U.S. judge orders Apple executive to stop work

“A U.S. District Court judge in New York ordered a newly hired Apple Inc. executive to stop work immediately because he might be violating an agreement with his former employer, IBM,” David Lawsky reports for Reuters.

“Federal District Judge Kenneth Karas in White Plains ordered that Mark Papermaster ‘immediately cease his employment with Apple Inc until further order of this court,'” Lawsky reports.

“Apple announced on Tuesday that Papermaster would lead the engineering teams making Apple’s highly successful iPods and iPhones and that he would report directly to Chief Executive Steve Jobs. On Friday it said he would cease work for now,” Lawsky reports.

“‘We will comply with the court’s order but are confident that Mark Papermaster will be able to ultimately join Apple when the dust settles,’ a spokesman said,” Lawsky reports.

Full article here.

[Thanks to MacDailyNews Reader “Mark” for the heads up.]


  1. Keep reading the news, kids. Papermaster’s been misquoted and based on his comments, IBM has little to stand on.

    Just like squeaky wheels get the oil, a lousy case gets squeaky when there’s not much else to do.

  2. We will comply with the court’s order but are confident that Mark Papermaster will be able to ultimately join Apple when the dust settles

    …. or when the terms of the agreement expire.

    Obviously Papermaster has talent, to be chosen for such a position.

    But is he THAT good, to be worth waging a costly and bruising legal war over?

    If the terms are illegal and/or unenforceable, fine. Knock them down.
    I’d just hate to see a battle where only the lawyers come out ahead.

  3. The judge issued an order preventing Papermaster from working for Apple because if he starts working, and it turns out he is in violation of the non-compete agreement, even the judge can’t undo the work already done. The injunction shows that IBM has a legal argument, not that IBM is correct.

    The judge will hear evidence and legal arguments from both sides, unless IBM and Apple reach a settlement. Then the judge will make his ruling. In any event, Papermaster only has a one-year non-compete agreement, so this time next year he’ll be working for Apple in the worst-case scenario.

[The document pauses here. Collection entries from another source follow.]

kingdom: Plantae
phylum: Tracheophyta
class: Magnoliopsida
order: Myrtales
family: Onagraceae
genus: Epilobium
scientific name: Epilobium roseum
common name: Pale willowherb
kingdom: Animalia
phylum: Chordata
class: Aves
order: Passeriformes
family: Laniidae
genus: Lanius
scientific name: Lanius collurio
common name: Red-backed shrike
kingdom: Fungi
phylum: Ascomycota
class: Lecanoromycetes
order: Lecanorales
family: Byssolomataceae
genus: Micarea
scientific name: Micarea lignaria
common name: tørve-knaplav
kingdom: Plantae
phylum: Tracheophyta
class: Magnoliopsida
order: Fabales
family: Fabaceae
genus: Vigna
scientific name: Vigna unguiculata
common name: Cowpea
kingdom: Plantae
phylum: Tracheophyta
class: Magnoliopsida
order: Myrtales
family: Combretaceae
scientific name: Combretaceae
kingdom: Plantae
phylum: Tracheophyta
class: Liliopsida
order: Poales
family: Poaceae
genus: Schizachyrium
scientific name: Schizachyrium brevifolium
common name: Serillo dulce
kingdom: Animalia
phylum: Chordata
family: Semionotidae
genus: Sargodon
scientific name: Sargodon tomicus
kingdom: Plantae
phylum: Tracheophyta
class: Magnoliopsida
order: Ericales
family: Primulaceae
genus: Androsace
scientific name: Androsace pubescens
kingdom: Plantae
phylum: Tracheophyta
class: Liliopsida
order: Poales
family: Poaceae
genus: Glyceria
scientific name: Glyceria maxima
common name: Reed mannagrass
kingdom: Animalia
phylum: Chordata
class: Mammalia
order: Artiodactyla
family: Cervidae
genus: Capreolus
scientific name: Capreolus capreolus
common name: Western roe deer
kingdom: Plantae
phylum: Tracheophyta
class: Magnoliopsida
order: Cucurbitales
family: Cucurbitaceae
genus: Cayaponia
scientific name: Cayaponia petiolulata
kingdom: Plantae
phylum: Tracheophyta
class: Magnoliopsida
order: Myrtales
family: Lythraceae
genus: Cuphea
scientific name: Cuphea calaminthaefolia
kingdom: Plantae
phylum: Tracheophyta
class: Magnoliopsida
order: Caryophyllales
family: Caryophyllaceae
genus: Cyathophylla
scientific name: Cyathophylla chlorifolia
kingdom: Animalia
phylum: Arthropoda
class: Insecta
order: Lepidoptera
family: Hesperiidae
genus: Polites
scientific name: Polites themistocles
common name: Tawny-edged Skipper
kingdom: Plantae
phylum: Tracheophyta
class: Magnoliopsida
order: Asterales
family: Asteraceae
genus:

    Regarding the “at will” employment discussions: those only apply if you don’t have an employment contract. Once you sign an employment contract, your at will status goes out the window. The terms of the employment contract govern your rights at that point.

    And people can stop whining about “if this was in California . . . “. It’s not. IBM chose New York as the jurisdiction and venue for a reason, probably most importantly that it’s NOT California. Get over it.

  4. “Moral of the story…work for IBM and you’ll never work for anyone else.”

    Moral of the story, don’t make legally binding agreements that you later want to ignore.

    Papermaster freely admits he agreed not to work for IBM’s competitors for a year and everyone accepts that IBM offered him a year’s salary to stick to his word.

    What he’s saying now is that IBM and Apple are not competitors.

    Maybe not, but IBM disagrees. Since he’s a PPC expert and both Apple and IBM have PPC chip divisions now, and IBM also still markets PC to customers and IBM and Apple both sell Unix servers and IBM’s design and consulting services have designed MP3 players and IBM sells desktop word processors, databases and spreadsheets and mail software and Apple sells desktop word processors, databases, spreadsheets and mail software and IBM makes software development tools and Apple makes development tools and IBM does cellphone software and Apple does cellphone software, that claim seems a little ridiculous.